As the executive director of the Windsor/Essex County Humane Society, she used to grapple with an overflow of stray cats – so much that it was at a “crisis point.” But the number of stray cats the society took in decreased by more than 50 per cent between 2011 and 2022.

“The population decreasing is a really good thing. It is for us because we’re able to give more cats more space,” Coulter said. “We’re able to find them homes more quickly.”

As for why, Coulter credits the society implementing a spay and neuter program at its clinics. The program was implemented, she says, after the society hit a breaking point. 

“When the numbers were as high as they were at a crisis level in 2011, it really made it a challenge to find homes and placement for everybody,” she said. 

A woman wearing a purple humane society shirt plays with a kitten on the other side of the glass
Melanie Coulter says the clinics, along with vouchers encouraging people to spay and neuter their animals, seem to be doing the trick. (Tyler Clapp/CBC)

“At the same time our clinic opened, the municipalities expanded that effort by increasing access even more by providing spay-neuter vouchers to help people spay or neuter community cats or their own cats.”

Aside from helping cats find a better home, the push for spaying and neutering has impacted humans too, she said. Cats roaming neighbourhoods stresses out the people living there.

“It can be frustrating for neighbours if there’s community cats,” she said. “Nobody wants to see cats living on the streets if they could be living inside homes.”

The lowered number of strays coming into the humane society also bodes well for the environment.
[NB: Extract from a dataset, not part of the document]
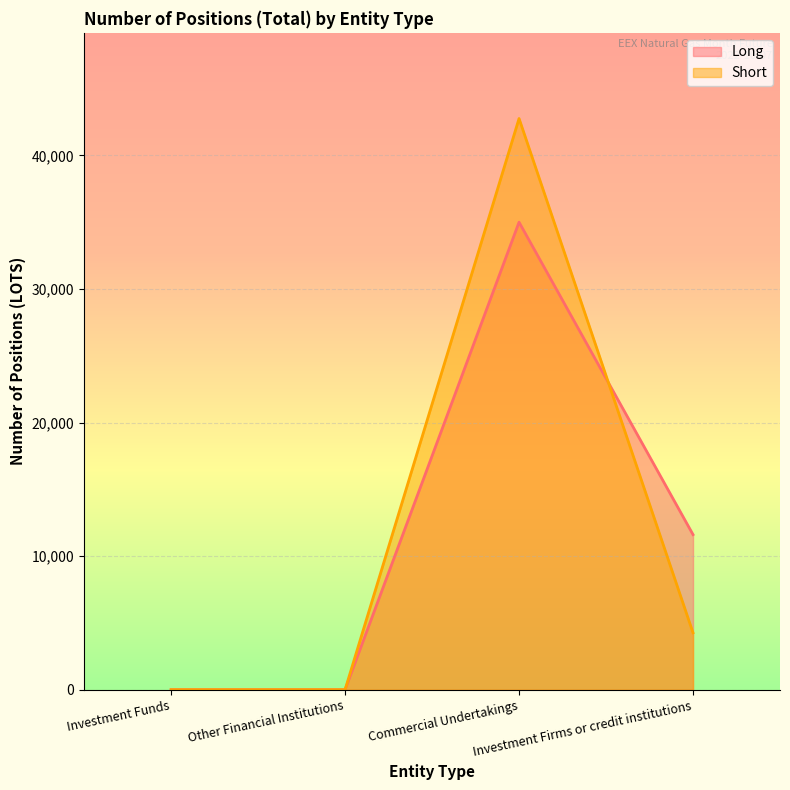

What is the maximum value for Long?

35005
Derek Coronado, co-ordinator of Citizens Environmental Alliance, says strays and other outdoor cats put pressure on ecosystems by their habits.

Two kittens cuddle in a cat bed in an enclosure at a humane society shelter
Melanie Coulter says cats are finding homes faster than 10 years ago. (Tyler Clapp/CBC)

“In terms of impacts on bird species, those cats kill about upwards or over 200 million birds per year in Canada,” Coronado said.

Such a statistic was echoed by Birds Canada, a nationwide conservation group sharing that roughly 100 to 350 million birds were killed by cats yearly.

Stray cats can also pose threats to flora and fauna as well.

“In their efforts to get at what they’re after, going through or trampling on various plant species or marking and identifying those areas that they like to hunt in may affect plant species,” Coronado said.

Coulter says the presence of fewer strays shows the importance of handling these cats the right way.

“The biggest message that we’ve taken from this is that spay and neuter works, and that increasing access to spay and neuter in a community does make a difference.”